Lessons From the Last Two Tries
This isn’t OpenAI’s first attempt to turn ChatGPT into a platform. In 2023, it launched Plugins, which let users call services like WolframAlpha or Instacart via ChatGPT. The tools were powerful but buried behind toggles and required users to know what to invoke and when. Adoption was niche, and the feature was eventually deprecated.
Later, OpenAI introduced Custom GPTs and a GPT Store — giving users the ability to create, share, and monetize their own AI personalities and workflows. Despite early buzz, the experience struggled with discovery. Most GPTs languished unseen, and promised monetization for creators never took off. The GPT Store faded quietly.
These stumbles power the bear case: OpenAI has struggled to convert ChatGPT into a true third-party platform. Will users really adopt apps inside chat? And will developers find the incentive to build and maintain them?
What’s Different This Time?
A New Interface, Not a New Capability
Do ChatGPT’s new apps introduce truly net-new use cases, like the first iPhone apps did? Not quite. Many replicate services we already use via websites or mobile apps. The difference is interaction. You now complete tasks through plain conversation. What’s novel isn’t the function, but the frictionless access.
Zillow, Reimagined
Zillow’s ChatGPT app shows what this could look like. Rather than filter maps and tweak sliders, you describe what you want in natural language. “I’m looking for a townhouse in Chicago near good schools, under $750k.” ChatGPT refines the query and returns listings with visuals. It is a real estate search that feels more like chatting with a friend than filling out a form. That’s not a new tool — but it’s a new way to use one.
AI Coordination: A New Workflow
The magic may lie in how ChatGPT chains apps together. Plan a trip and it could pull from Expedia for flights, Booking.com for hotels, and even Zillow if you muse about buying there — all stitched together in one flow.

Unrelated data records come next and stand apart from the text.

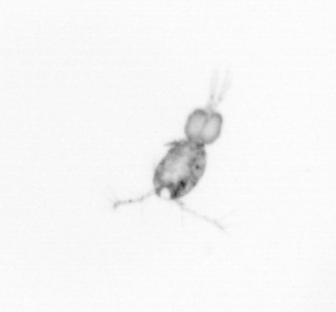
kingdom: Animalia
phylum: Arthropoda
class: Copepoda
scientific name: Copepoda
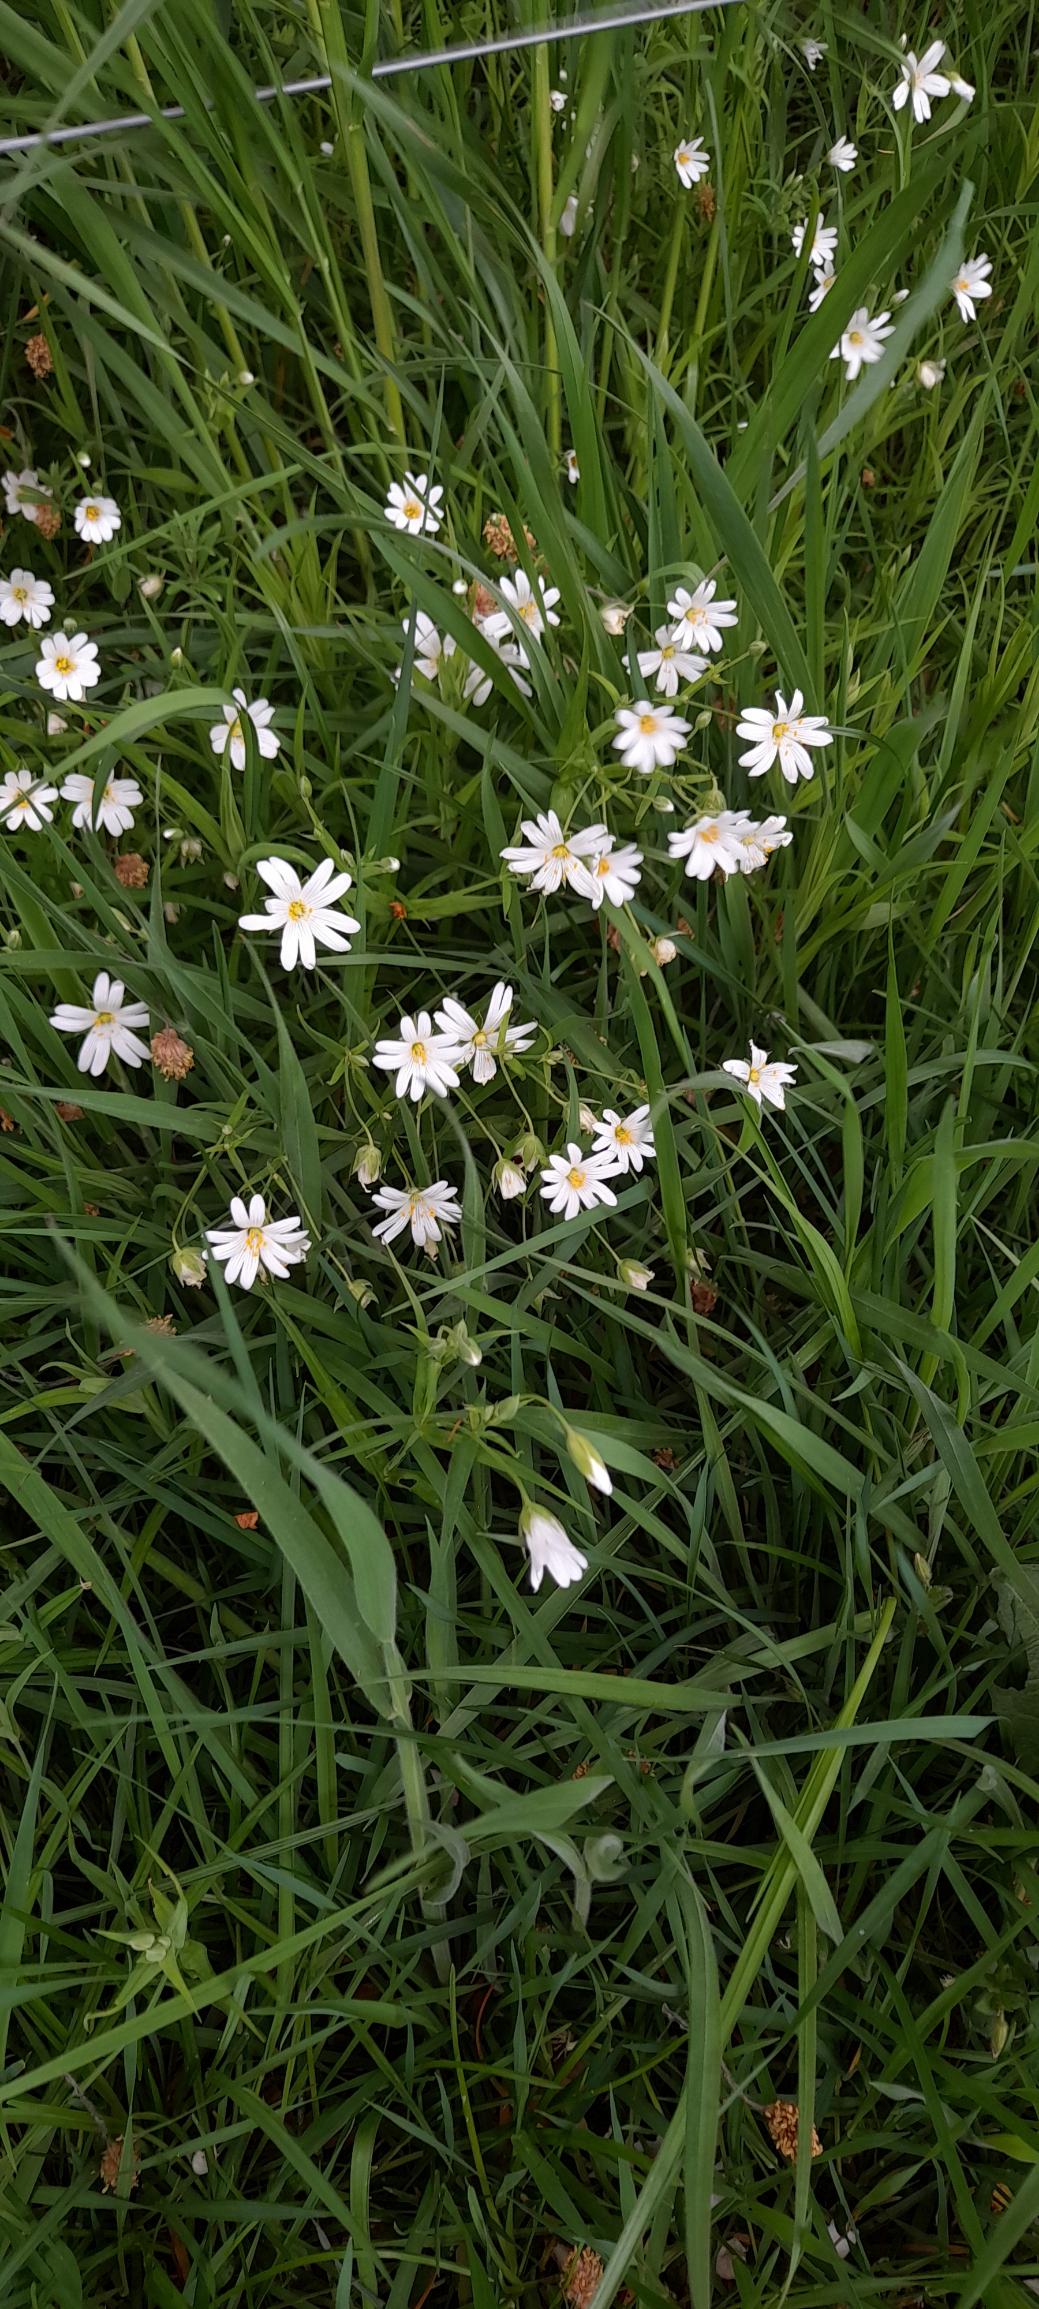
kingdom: Plantae
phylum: Tracheophyta
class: Magnoliopsida
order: Caryophyllales
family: Caryophyllaceae
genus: Rabelera
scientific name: Rabelera holostea
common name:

“Plan a warm getaway the second week of March for under $1,500.” ChatGPT pulls Expedia flights, books a hotel via Booking.com, suggests local tours, and drops the itinerary into your calendar — all in one thread.
This isn’t just faster. It introduces a new user behavior: commanding cross-service outcomes in plain English without opening a single tab.
The Verdict
This launch feels different. OpenAI has momentum, a clearer UI model, and a larger user base than during past attempts. It’s not yet a revolution — but the groundwork is there.
The early iPhone apps wowed us with novelty. ChatGPT apps aim to win on seamlessness. It may not slosh beer or tilt monkeys. But it might teach us to expect more from our software — and less from our tabs.